# Short Ceiling - Help with screen size



## amallano (Jan 28, 2014)

Finishing my basement, and end up with a 13' x 20' room at the far side for my home theater. The 13' pinches to about 10' 6" for a 12" soffit. It is below my sunken Family Room. With a drop ceiling, I am going to be at approx. 7' ceiling height. I want to maximize the screen size and am looking at 104" - 108" wide (~120" diag) screens. I don't want to go the entire width I will be purchasing the Epson 5030UB projector setup at approx. 18' throw and mounted as close to the ceiling as possible. I have come to the realization that I cannot do a motorized screen due to the extra height for the case and drop down from the screen. Also because I will have a Paradigm CC-690 center which is 10" high and want a stand of some sort for it. Soooo, am I crazy on the screen size? Any suggestions? Below are 2 pics to represent things.


----------



## OKLAGMCRUISER (Jan 20, 2014)

pics didn't show up, but why not do a small build out and put your spkrs behind the screen to get the largest viewing area possible?


----------



## amallano (Jan 28, 2014)

sorry had an upload issue...see now...


----------



## NBPk402 (Feb 21, 2012)

I would forgo the stand and put the speaker on the ground and angle it up to the listener... By doing this you could lower the screen. The other option (I prefer if you have the space) would be to build out a false wall, and get an AT screen to put the center behind... By going this route you could actually put the speaker at ear level.


----------



## amallano (Jan 28, 2014)

Yup, was thinking about both. I found a stand that is only about 10" high and it has a tilting platform to angle the center speaker. I wouldn't go on the floor (just in case of water) and don't want to hide it behind a perforated screen (the Paradigm CC-690 looks awesome).

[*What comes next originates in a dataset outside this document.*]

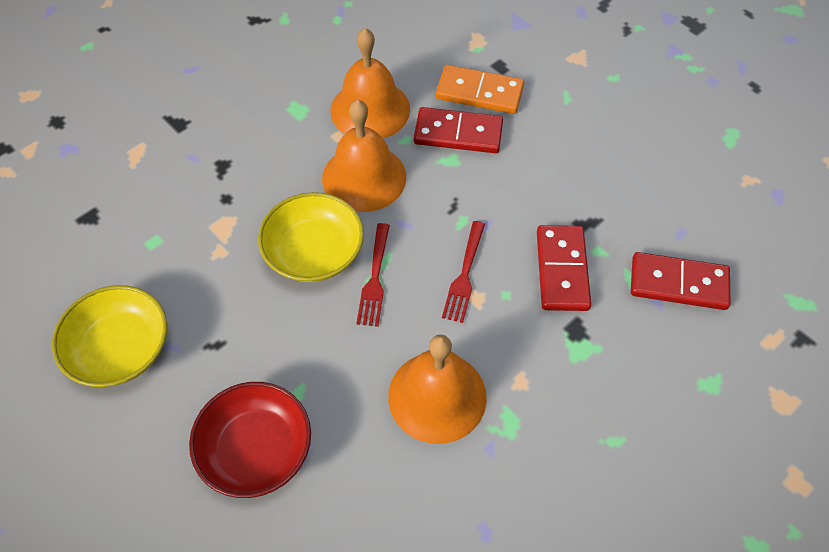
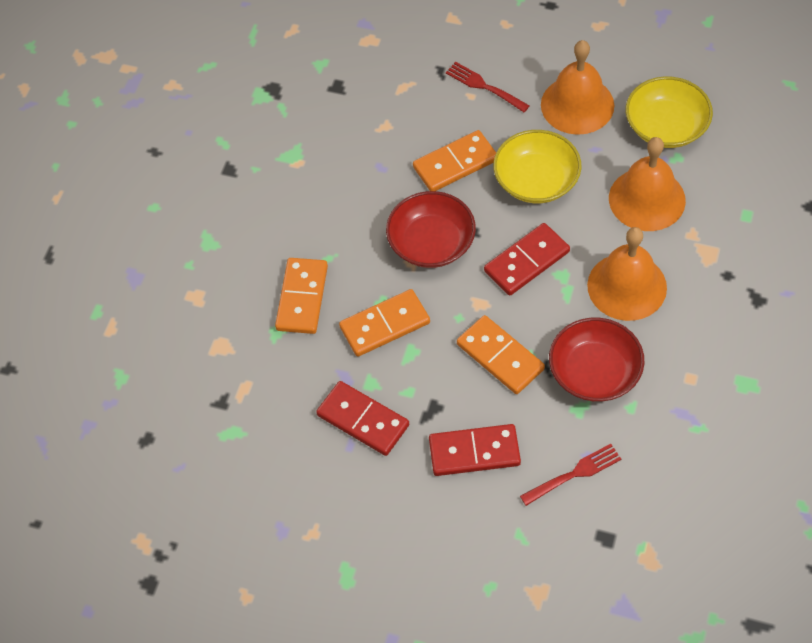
orange domino: [436,65,524,114] = 1 -> [275,258,328,334] [339,289,430,357] [413,130,496,191] [457,315,545,394] = 4
red bowl: [189,382,311,498] = 1 -> [386,191,476,268] [549,318,645,402] = 2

My real question however is around the height of the ceiling. If the projector is mounted approx. 6-8" below ceiling height (7ft - 8" = 6ft 4in) and the screen is mounted from ceiling height (7ft to 2ft) will the projector be able to adjust to fill the screen properly? Here are the Epson 5030UB specs:

Zoom Ratio: 1.0 – 2.1 
Lens Shift: 
•Vertical: ±96.3
•Horizontal: ±47.1


----------



## NBPk402 (Feb 21, 2012)

According to their manual you will have no problem with the screen being at the top of the wall and the projector not being flush with the ceiling. Lens shift on the Epson gives a lot of adjustment as I recall from when I had my Epson 1080.


----------



## NBPk402 (Feb 21, 2012)

What i would be concerned with is reflection off of the ceiling with it being that close. Would it be possible to either paint the ceiling a dark color or maybe put some fabric that is dark on the ceiling (I am assuming you have a white or light colored ceiling) ? You would only need to do it for maybe 4 feet out from the wall.


----------



## amallano (Jan 28, 2014)

Ron, I will be installing black ceiling tiles as well as using a Black Diamond Slate screen from Screen Innovations which eats ambient light and limits reflection. Hopefully enough.


----------



## NBPk402 (Feb 21, 2012)

amallano said:


> Ron, I will be installing black ceiling tiles as well as using a Black Diamond Slate screen from Screen Innovations which eats ambient light and limits reflection. Hopefully enough.


You should be fine then... Post up some pics when you can of it. :T


----------